Results: We identified 120 CpG sites related to obesity-associated IR in the context of pubertal transition that remained significant after global FDR correction (FDR < 0.05). These CpG sites showed distinct methylation profiles that tracked IR trajectories from prepuberty to puberty, with consistent differences across children whose IR improved, worsened or remained stable, with several of them also related to cardiometabolic traits at pubertal stage, including adiposity measures, blood pressure and glycaemic indices. Among the FDR-significant CpG sites with biological relevance for IR, methylation at CpG sites annotated to SLC2A9, PEPD, TSC2, EGLN3, EHD2 and VASN showed consistent associations with pubertal HOMA-IR z-score and, for several loci, with adiposity and blood pressure measures, with methylation changes paralleling IR worsening, improvement or stability across puberty. An mQTL look-up in GoDMC identified 25 cis SNP CpG associations corresponding to 20 of the 120 CpG sites, including CpG sites in SLC2A9 and TSC2, indicating that only a fraction of these IR-associated CpG sites is likely to be partly influenced by nearby genetic variants.
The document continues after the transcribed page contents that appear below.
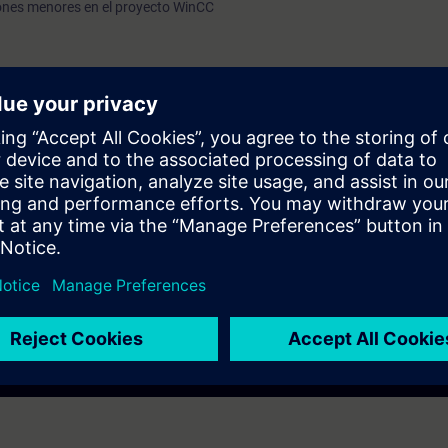
ones menores en el proyecto WinCC
rmática.
nerales de automatización industrial.
o a personal de mantenimiento, enfocado en las tareas generales de
mentación de modificaciones menores sobre el sistema SCADA WinCC
ación.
Conclusion: This longitudinal EWAS in children with obesity shows that specific blood DNA methylation signatures mirror IR status and track its evolution across the pubertal transition, with opposing methylation trajectories distinguishing improving from persistent IR. The identification of CpG sites at VASN, SLC2A9, PEPD, EGLN3, EHD2 and TSC2 links IR trajectories to pathways involved in vascular signalling, urate transport, extracellular matrix remodelling, and hypoxia sensing and nutrient signalling. Complementary mQTL analyses suggest that while some of this epigenetic variation is influenced by local genetic factors, a substantial component is likely acquired in response to metabolic and external exposures. If replicated and functionally characterised, these findings may help refine our understanding of the early molecular architecture of obesity-related IR and inform future strategies for cardiometabolic risk assessment and timing of preventive interventions.